● **EXERCISE**
Could you transcribe the material below word for word, from the line containing "对于消费者来说，最重要的指标" through the end of the material?

● **AVAILABLE RECORDS**

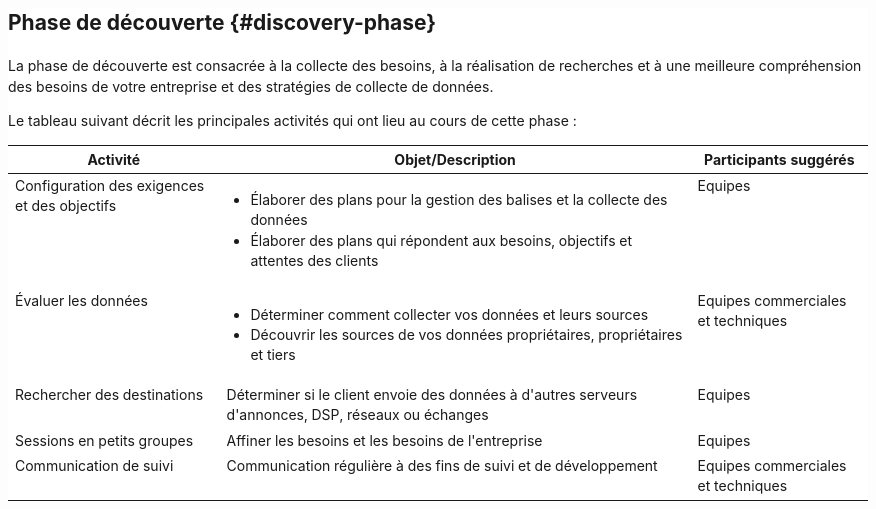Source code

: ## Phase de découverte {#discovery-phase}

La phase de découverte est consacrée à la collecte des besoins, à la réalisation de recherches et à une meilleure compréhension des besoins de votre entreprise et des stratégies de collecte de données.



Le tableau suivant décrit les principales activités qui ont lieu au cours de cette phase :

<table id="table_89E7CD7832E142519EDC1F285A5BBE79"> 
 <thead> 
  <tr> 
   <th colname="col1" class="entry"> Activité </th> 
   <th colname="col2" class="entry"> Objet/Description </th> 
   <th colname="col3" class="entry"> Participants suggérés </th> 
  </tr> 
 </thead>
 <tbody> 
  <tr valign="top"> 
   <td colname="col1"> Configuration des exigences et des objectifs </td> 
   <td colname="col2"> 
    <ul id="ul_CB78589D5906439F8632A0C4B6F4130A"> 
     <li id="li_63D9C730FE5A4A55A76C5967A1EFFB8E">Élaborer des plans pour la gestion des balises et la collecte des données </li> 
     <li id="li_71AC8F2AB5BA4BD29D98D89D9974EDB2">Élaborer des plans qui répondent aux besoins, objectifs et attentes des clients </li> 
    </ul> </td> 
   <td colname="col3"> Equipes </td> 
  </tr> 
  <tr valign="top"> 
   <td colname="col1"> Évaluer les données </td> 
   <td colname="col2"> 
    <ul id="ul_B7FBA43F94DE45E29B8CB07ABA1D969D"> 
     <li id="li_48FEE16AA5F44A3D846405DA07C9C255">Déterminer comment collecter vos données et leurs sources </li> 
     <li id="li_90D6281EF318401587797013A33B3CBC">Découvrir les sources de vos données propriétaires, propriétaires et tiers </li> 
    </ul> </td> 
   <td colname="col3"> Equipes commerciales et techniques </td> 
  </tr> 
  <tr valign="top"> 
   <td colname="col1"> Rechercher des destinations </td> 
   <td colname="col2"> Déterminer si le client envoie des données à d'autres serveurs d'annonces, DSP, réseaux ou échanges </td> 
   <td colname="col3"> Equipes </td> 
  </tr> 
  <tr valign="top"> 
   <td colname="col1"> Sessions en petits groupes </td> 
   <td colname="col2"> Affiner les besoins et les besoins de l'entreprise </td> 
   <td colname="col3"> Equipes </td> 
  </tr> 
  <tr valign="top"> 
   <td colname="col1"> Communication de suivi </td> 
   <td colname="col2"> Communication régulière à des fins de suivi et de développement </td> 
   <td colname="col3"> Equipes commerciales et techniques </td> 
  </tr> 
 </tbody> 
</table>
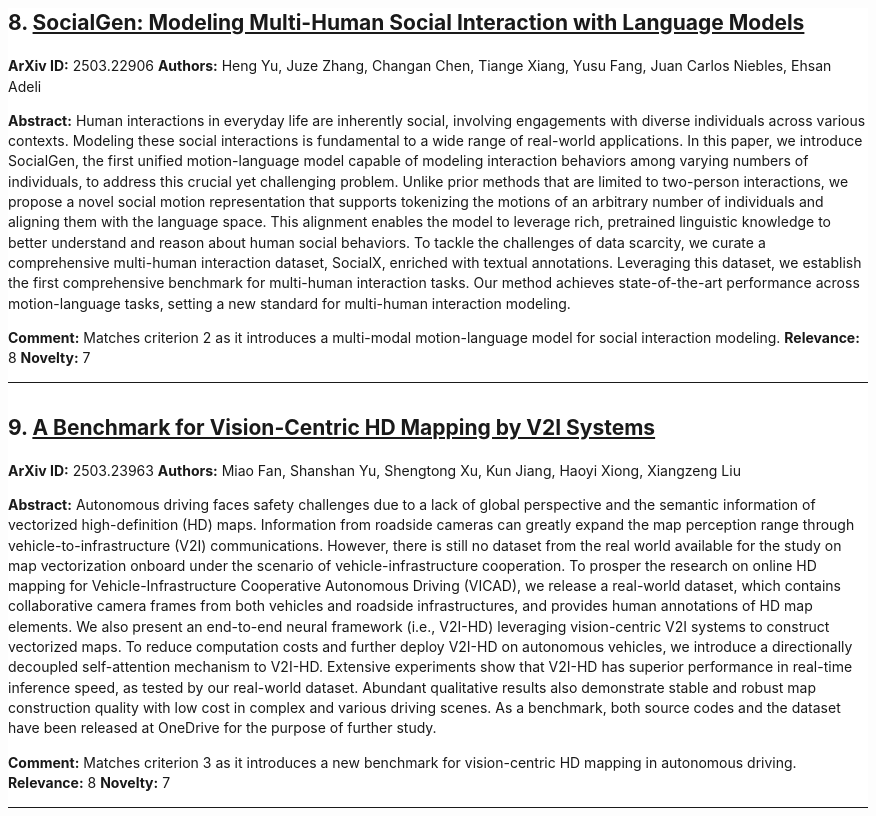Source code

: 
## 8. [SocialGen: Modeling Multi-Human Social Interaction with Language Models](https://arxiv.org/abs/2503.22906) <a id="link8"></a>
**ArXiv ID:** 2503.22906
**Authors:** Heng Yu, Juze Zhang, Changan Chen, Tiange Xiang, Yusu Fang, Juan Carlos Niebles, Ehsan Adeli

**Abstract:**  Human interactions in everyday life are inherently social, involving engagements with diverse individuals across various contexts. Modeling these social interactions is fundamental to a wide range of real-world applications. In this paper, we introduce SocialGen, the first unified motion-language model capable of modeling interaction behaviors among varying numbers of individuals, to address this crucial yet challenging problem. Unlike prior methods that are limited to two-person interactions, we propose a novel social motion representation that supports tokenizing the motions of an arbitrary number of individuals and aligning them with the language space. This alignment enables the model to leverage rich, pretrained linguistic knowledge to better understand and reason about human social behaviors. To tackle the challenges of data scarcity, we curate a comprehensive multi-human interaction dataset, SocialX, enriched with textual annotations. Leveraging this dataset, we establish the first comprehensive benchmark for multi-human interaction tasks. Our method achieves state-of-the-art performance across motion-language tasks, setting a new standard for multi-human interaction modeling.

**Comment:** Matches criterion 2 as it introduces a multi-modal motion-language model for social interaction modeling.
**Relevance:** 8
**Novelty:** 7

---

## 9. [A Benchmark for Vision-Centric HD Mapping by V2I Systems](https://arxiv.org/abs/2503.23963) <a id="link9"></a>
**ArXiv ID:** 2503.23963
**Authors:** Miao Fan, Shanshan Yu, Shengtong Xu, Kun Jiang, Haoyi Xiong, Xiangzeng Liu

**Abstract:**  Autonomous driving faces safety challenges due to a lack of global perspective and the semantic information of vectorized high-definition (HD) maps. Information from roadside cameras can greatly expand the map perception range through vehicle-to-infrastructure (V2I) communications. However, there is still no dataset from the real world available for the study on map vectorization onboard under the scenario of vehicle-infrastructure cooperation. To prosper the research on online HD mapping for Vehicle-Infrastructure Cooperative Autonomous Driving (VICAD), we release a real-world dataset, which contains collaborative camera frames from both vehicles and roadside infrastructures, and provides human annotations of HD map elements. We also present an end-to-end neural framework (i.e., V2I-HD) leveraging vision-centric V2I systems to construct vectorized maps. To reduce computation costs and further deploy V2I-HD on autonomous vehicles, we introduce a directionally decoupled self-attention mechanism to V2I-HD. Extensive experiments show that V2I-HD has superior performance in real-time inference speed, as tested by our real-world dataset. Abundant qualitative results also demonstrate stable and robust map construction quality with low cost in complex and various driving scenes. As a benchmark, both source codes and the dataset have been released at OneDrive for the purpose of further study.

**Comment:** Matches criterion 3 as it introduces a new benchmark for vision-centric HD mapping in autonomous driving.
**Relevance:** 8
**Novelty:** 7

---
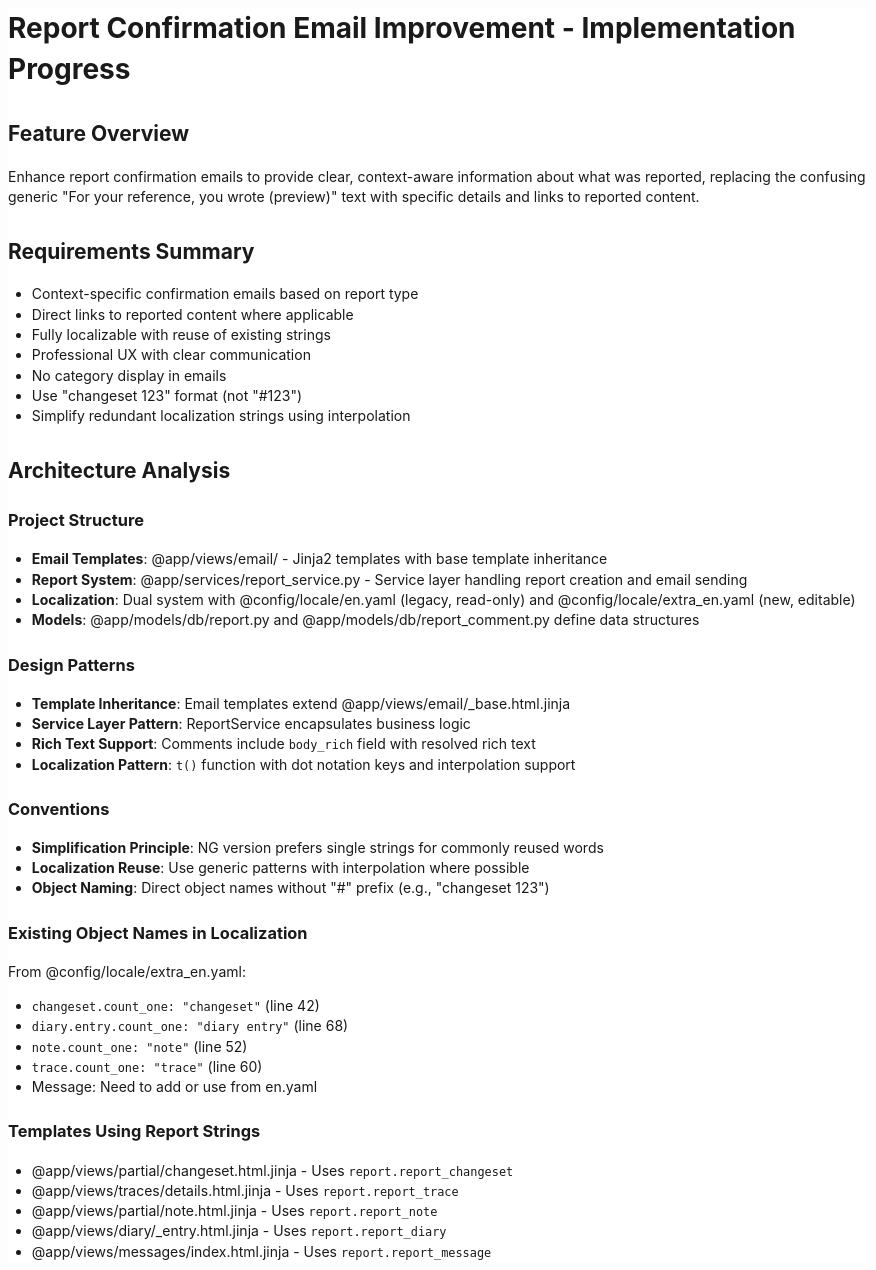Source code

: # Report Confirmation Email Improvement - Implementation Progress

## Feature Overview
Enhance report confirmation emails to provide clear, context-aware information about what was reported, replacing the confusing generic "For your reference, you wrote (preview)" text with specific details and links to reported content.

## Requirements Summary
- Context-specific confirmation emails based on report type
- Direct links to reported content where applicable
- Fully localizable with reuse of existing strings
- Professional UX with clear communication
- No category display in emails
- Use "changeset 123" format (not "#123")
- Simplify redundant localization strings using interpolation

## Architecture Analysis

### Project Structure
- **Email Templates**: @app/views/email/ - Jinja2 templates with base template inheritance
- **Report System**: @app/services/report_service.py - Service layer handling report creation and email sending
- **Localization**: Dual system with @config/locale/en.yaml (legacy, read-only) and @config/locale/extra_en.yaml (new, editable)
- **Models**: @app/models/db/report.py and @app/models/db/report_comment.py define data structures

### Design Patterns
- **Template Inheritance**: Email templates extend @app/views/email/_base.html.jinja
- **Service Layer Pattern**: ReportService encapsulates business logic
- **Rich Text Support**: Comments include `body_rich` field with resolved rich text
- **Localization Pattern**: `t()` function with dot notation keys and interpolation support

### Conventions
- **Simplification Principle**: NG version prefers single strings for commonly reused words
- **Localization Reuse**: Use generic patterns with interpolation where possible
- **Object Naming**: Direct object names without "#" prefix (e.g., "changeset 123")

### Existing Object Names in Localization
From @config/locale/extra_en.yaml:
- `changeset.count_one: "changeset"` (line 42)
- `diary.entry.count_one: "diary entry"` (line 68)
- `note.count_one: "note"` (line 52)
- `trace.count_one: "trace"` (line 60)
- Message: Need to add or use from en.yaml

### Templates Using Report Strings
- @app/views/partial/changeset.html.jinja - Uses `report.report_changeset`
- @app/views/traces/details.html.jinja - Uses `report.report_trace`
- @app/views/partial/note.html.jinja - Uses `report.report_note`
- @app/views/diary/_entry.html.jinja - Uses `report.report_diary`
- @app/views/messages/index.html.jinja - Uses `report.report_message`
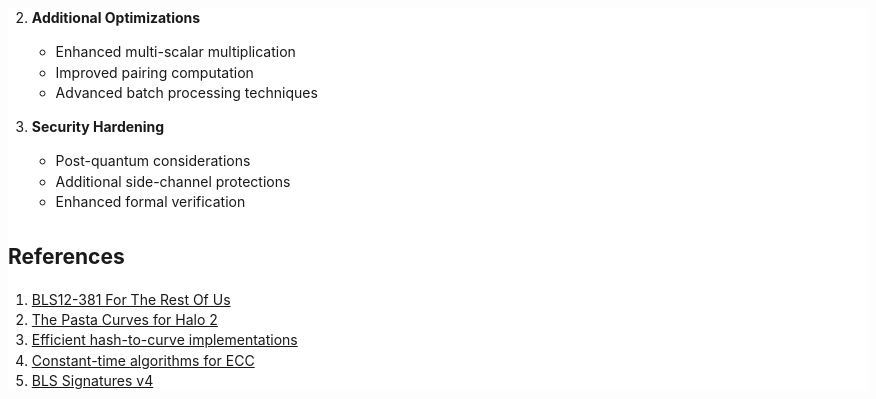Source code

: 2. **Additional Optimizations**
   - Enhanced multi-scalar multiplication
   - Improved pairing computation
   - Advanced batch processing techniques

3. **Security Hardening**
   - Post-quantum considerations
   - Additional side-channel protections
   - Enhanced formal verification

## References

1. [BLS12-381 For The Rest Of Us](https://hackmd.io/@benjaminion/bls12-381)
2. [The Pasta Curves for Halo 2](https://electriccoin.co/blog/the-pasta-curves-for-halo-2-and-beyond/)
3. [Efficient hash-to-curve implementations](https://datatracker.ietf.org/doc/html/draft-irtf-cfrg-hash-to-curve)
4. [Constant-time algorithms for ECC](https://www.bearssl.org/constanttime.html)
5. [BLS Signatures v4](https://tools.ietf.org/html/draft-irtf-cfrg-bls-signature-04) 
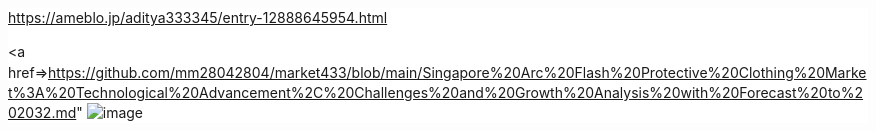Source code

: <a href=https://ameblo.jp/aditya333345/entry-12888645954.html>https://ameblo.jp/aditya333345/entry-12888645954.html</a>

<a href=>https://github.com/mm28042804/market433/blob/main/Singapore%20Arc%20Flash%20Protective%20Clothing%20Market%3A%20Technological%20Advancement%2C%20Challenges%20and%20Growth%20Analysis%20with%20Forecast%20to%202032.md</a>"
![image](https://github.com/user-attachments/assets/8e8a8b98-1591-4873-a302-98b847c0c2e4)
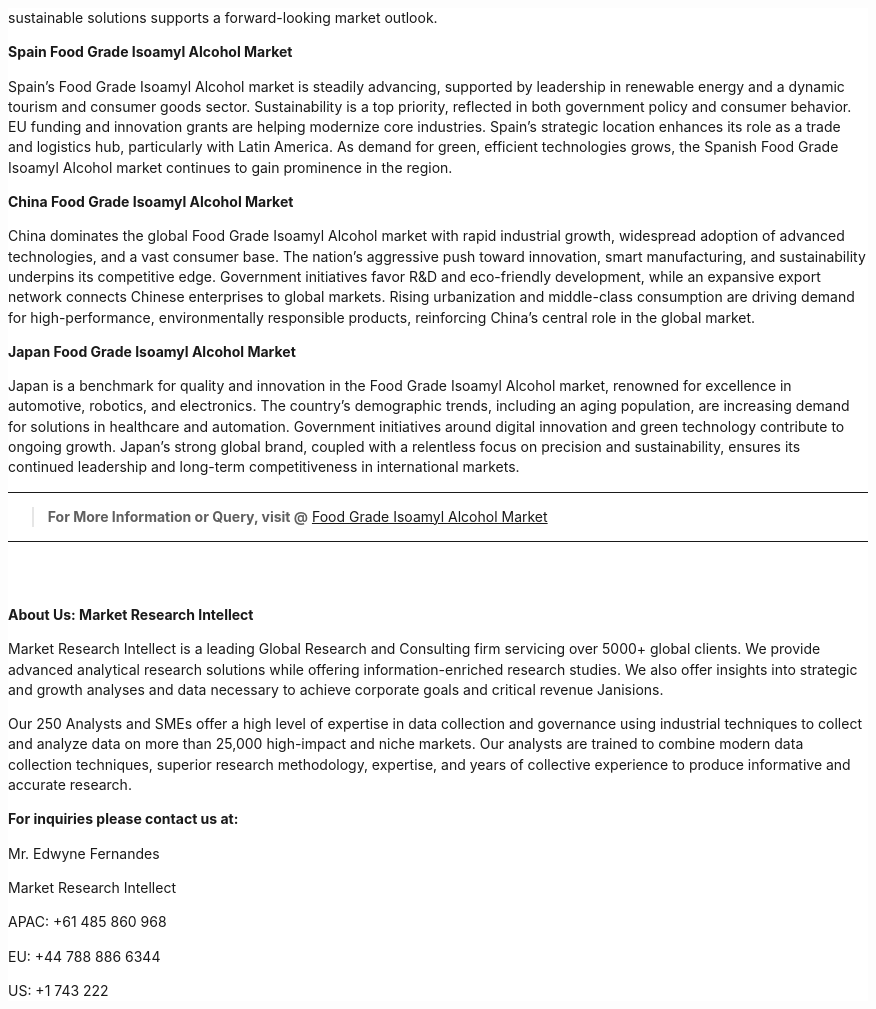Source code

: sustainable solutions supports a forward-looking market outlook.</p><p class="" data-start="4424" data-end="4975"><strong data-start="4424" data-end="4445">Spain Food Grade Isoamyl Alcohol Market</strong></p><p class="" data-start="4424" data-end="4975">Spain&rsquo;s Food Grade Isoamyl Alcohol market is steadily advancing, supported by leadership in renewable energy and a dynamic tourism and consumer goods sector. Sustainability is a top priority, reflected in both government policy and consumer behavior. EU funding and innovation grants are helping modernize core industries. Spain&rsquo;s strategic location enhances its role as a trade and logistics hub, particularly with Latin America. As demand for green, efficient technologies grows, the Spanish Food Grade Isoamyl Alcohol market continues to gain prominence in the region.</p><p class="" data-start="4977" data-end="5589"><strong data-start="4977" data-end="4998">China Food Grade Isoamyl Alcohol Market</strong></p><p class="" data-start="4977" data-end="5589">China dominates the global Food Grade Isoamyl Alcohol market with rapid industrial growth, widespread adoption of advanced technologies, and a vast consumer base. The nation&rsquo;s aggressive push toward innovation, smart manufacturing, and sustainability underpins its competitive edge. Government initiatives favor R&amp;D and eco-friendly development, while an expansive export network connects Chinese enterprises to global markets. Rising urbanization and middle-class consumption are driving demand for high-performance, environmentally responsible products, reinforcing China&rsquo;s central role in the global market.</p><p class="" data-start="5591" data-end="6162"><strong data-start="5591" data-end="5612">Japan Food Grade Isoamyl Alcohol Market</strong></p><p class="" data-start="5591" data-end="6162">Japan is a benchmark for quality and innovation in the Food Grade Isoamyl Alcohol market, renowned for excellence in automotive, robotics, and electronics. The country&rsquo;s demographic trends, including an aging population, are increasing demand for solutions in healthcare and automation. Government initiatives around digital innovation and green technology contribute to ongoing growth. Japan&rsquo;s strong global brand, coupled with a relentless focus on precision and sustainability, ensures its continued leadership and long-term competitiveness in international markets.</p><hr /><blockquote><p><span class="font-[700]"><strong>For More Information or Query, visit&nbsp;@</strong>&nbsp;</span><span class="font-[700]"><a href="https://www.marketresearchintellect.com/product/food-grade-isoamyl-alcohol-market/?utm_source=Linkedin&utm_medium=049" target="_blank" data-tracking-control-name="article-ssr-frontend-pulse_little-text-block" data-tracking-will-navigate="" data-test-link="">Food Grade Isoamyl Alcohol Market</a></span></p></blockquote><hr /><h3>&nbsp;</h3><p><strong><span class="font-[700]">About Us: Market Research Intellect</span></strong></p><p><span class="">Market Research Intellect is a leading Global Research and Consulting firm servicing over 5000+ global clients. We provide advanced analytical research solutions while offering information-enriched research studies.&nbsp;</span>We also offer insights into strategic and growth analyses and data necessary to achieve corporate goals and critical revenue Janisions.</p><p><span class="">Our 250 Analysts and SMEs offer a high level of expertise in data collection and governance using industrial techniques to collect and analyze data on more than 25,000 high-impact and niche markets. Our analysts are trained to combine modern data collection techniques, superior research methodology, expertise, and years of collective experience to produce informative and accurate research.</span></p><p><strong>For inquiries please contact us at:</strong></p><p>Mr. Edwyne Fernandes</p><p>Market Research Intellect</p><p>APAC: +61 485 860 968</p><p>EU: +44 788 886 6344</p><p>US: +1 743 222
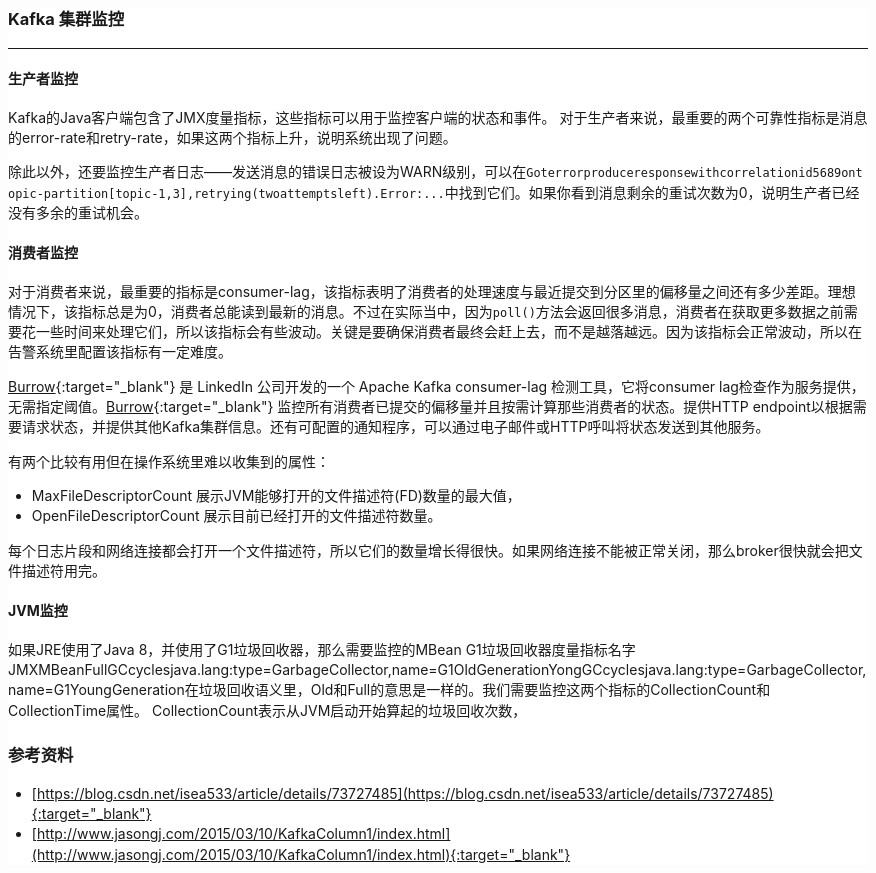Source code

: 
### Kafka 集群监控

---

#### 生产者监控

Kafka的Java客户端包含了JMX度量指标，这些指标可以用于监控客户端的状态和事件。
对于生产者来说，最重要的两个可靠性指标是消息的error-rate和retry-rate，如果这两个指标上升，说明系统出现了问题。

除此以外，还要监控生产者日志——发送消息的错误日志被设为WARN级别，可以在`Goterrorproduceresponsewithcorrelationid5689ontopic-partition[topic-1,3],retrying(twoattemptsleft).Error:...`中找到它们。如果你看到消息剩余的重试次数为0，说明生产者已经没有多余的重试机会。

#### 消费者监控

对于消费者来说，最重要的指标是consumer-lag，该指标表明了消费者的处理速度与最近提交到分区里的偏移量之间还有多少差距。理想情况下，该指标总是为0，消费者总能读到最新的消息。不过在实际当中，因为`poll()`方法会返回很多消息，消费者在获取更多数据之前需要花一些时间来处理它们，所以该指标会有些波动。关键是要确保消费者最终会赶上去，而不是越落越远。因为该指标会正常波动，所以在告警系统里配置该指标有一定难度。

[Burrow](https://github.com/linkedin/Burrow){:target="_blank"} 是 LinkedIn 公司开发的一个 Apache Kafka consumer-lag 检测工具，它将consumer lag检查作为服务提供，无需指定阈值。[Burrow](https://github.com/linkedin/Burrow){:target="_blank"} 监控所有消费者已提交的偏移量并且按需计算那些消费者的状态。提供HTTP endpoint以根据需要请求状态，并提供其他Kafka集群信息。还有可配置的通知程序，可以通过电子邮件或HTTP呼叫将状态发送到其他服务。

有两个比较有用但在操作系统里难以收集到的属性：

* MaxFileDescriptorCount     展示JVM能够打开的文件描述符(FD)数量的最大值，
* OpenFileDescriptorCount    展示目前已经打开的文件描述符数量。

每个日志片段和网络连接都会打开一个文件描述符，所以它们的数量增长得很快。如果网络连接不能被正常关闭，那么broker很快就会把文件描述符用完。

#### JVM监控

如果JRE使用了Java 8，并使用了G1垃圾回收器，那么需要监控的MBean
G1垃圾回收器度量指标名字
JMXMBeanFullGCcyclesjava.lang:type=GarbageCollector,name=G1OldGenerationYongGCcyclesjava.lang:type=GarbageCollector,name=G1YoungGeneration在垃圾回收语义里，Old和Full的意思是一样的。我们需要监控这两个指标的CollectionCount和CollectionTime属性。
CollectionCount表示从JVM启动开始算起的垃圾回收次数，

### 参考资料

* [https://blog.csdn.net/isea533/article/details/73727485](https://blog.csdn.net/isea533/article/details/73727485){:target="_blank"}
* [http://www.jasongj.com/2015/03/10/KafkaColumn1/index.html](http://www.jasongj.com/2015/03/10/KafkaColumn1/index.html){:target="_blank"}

● **PROBLEM SOLUTION**
对于消费者来说，最重要的指标是consumer-lag，该指标表明了消费者的处理速度与最近提交到分区里的偏移量之间还有多少差距。理想情况下，该指标总是为0，消费者总能读到最新的消息。不过在实际当中，因为`poll()`方法会返回很多消息，消费者在获取更多数据之前需要花一些时间来处理它们，所以该指标会有些波动。关键是要确保消费者最终会赶上去，而不是越落越远。因为该指标会正常波动，所以在告警系统里配置该指标有一定难度。

[Burrow](https://github.com/linkedin/Burrow){:target="_blank"} 是 LinkedIn 公司开发的一个 Apache Kafka consumer-lag 检测工具，它将consumer lag检查作为服务提供，无需指定阈值。[Burrow](https://github.com/linkedin/Burrow){:target="_blank"} 监控所有消费者已提交的偏移量并且按需计算那些消费者的状态。提供HTTP endpoint以根据需要请求状态，并提供其他Kafka集群信息。还有可配置的通知程序，可以通过电子邮件或HTTP呼叫将状态发送到其他服务。

有两个比较有用但在操作系统里难以收集到的属性：

* MaxFileDescriptorCount     展示JVM能够打开的文件描述符(FD)数量的最大值，
* OpenFileDescriptorCount    展示目前已经打开的文件描述符数量。

每个日志片段和网络连接都会打开一个文件描述符，所以它们的数量增长得很快。如果网络连接不能被正常关闭，那么broker很快就会把文件描述符用完。

#### JVM监控

如果JRE使用了Java 8，并使用了G1垃圾回收器，那么需要监控的MBean
G1垃圾回收器度量指标名字
JMXMBeanFullGCcyclesjava.lang:type=GarbageCollector,name=G1OldGenerationYongGCcyclesjava.lang:type=GarbageCollector,name=G1YoungGeneration在垃圾回收语义里，Old和Full的意思是一样的。我们需要监控这两个指标的CollectionCount和CollectionTime属性。
CollectionCount表示从JVM启动开始算起的垃圾回收次数，

### 参考资料

* [https://blog.csdn.net/isea533/article/details/73727485](https://blog.csdn.net/isea533/article/details/73727485){:target="_blank"}
* [http://www.jasongj.com/2015/03/10/KafkaColumn1/index.html](http://www.jasongj.com/2015/03/10/KafkaColumn1/index.html){:target="_blank"}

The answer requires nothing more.